Hi HN, I’m one of the two authors of the post and the Linum v2 text-to-video model (https://news.ycombinator.com/item?id=46721488). We're releasing our Image-Video VAE (open weights) and a deep dive on how we built it. Happy to answer questions about the work!
its cool to see the iterative improvements to your model laid out, but for everything that workedm i imagine there were at least a million other things you also tried but didnt work out. whats your process of trying these different techniques/architectures? do you just wait for one experiment to finish and visually inspect the results everytime. seems hard since these take a while to train. how do you shorten the feedback loop in this space?
honestly, it's really hard to shorten the feedback loop in this space. For this, we really just did run one experiment at a time and visually inspect the results everywhere. when you're going 0 -> 1, you're looking for "signs of life" to make sure the basic thing is working. when it comes to testing which (of the infinite levers) to the pull, a lot of it comes from intuition (which i know isn't the most fun answer). we spent a week or so just running experiments on the amount of compression we could squeeze out the VAE without significant degradation in the final results).
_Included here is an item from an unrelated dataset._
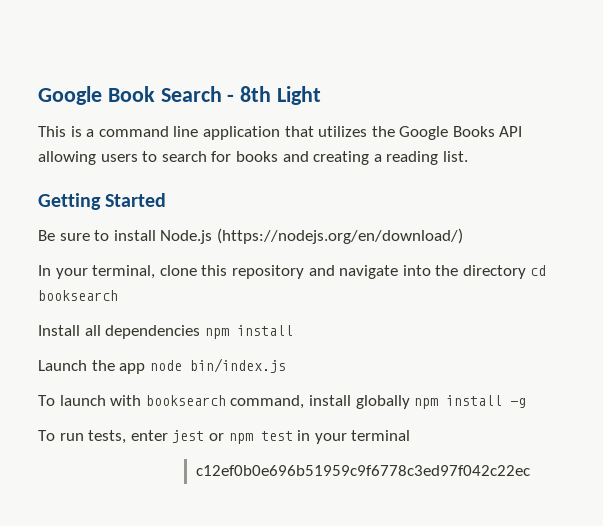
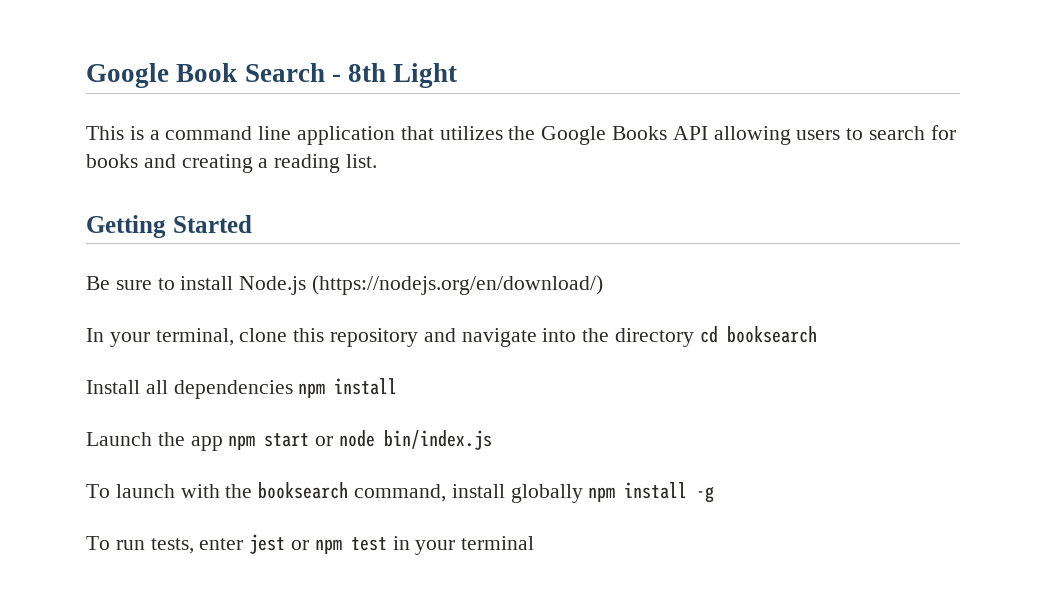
(146, 368) none -> [228,433,334,450] npm start or
(142, 400) none -> [225,484,253,498] the
[196,465,531,476] // c12ef0b0e696b51959c9f6778c3ed97f042c22ec -> (535, 543) none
In hindsight, spending a week on that seems like a waste, since we got the 8x spatial, 4x compression within the first 1-2 days. But in the moment, you're often unsure WHAT will be the key unlock. So, when you're in the middle of storm you're running a quick bayesian process in your head, measuring what you might learn from the outcome of the experiment vs. the time/money it would take to run the experiment. And you, hope that your intuitions become stronger over time, as you take more repetitions. More money, might help the problem (e.g. parallel experiments, more detailed explorations). But, I don't think money is a cure-all. At some point, you get lost in the sauce trying to tie the threads between all the empirical findings you have at your finger tips. Maybe one day AI models could help here integrating these all results. As it stands, they still struggle to reason about this stuff, in context of other research papers and findings (likely because all the context on arxiv is so noisy; you can't trust any particular finding and verifying findings is so hard to do, that it's hard to meta-reason about your experiments correctly).
This seems like a great model to experiment fine tuning with original art, given it’s relatively small and with open license. Is that a fair assessment?
Thanks for the great write up and making it available to us all.
Hadn’t seen that before! Seems very in line with what with the broader points about regularization. In table 4 they show faster convergence in 200 epochs when used alongside REPA. I’d be curious to see if it ended up beating REPA by itself with full 800 epochs of training — or if something about this new latent space, leads to plateauing itself (learns faster but caps out on expressivity). We’ve seen that phenomena before in other situations (eg UNET learns faster than DiT because of convolutions, but stops learning beyond a certain point).
The kind that I like so much on HN. It tickle your mind but is still clear enough for an advanced beginner.
Thanks for the great write up and making it available to us all.